[R-meta] Meta-Analysis using different correlation coefficients

Tue Feb 8 13:37:07 CET 2022

Hello,

We are currently conducting a meta-analysis based on correlation coefficients.
We have received a huge amount of raw datasets, so that we are able to calculate effect sizes/correlations coefficients on our own for many datasets, and  we have other correlations extracted from the original pubs. Therefore I have a couple of questions:

1. If one variable is dichotomous and the other variable is continuous but not normally distributed, what kind of coefficient should be calculated? We’d go for point-biserial if the variable is naturally dichotomous (not artificially dichotomized), and for biserial correlation if the dichotomous variable was artificially dichotomized, but are worried that both require normal distribution of the continuous variable?

▸ **APPLY WHAT YOU READ**:
**1.** In the meta-analysis post, change "point-biserial" to "rank-biserial" and write out the stretch from "1. If one variable" through "the continuous variable?" with that edit.
**2.** Write the next part of the post about meta-analysis with correlation coefficients, picking up after its last sentence.

▸ **RECORDS SUPPLIED**:
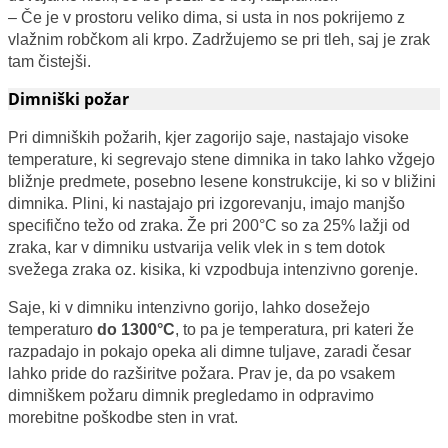
– Če je v prostoru veliko dima, si usta in nos pokrijemo z
vlažnim robčkom ali krpo. Zadržujemo se pri tleh, saj je zrak
tam čistejši.
Dimniški požar
Pri dimniških požarih, kjer zagorijo saje, nastajajo visoke
temperature, ki segrevajo stene dimnika in tako lahko vžgejo
bližnje predmete, posebno lesene konstrukcije, ki so v bližini
dimnika. Plini, ki nastajajo pri izgorevanju, imajo manjšo
specifično težo od zraka. Že pri 200°C so za 25% lažji od
zraka, kar v dimniku ustvarija velik vlek in s tem dotok
svežega zraka oz. kisika, ki vzpodbuja intenzivno gorenje.
Saje, ki v dimniku intenzivno gorijo, lahko dosežejo
temperaturo
do 1300°C
, to pa je temperatura, pri kateri že
razpadajo in pokajo opeka ali dimne tuljave, zaradi česar
lahko pride do razširitve požara. Prav je, da po vsakem
dimniškem požaru dimnik pregledamo in odpravimo
morebitne poškodbe sten in vrat.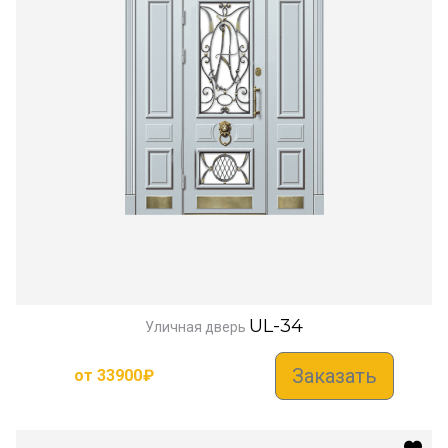
UL-34
Уличная дверь
Заказать
от
33900
₽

▸ **TASK ANSWERS**:
**1.**
1. If one variable is dichotomous and the other variable is continuous but not normally distributed, what kind of coefficient should be calculated? We’d go for rank-biserial if the variable is naturally dichotomous (not artificially dichotomized), and for biserial correlation if the dichotomous variable was artificially dichotomized, but are worried that both require normal distribution of the continuous variable?

**2.**
2. We are wondering how to best integrate person’s product moment correlation coefficients (both continuous, normally distributed variables), (point-) biserial correlation coefficients (for 1 (artificial) dichotomous and 1 continuous variable) and spearman rang correlation coefficients (for non-parametric, both continuous variables) in one meta-analysis? Just use the raw values? Or is it better to transform them in a homogenous way (I’ve read Fisher’s z makes less sense for anything else than Pearson’s r as a variance-stabilizing procedure?)? Can spearman rho be converted using fisher’s z transformation? I’ve also read that it is not advisable to include product-moment correlation and point-biserial correlation in one meta-analysis, is there a way to convert the point-biserial correlation to something that can be integrated with Pearson’s r and Spearman’s rho?

3. I have multiple effect sizes within one sample and I want to aggregate them, how do I define rho in the aggregate function from the metafor package? Is it possible to calculate rho based on the raw datasets? Or would it better to think in a conservative way and assume perfect redundancy (i.e., rho = 0.9)?

Thanks in advance for your time and effort!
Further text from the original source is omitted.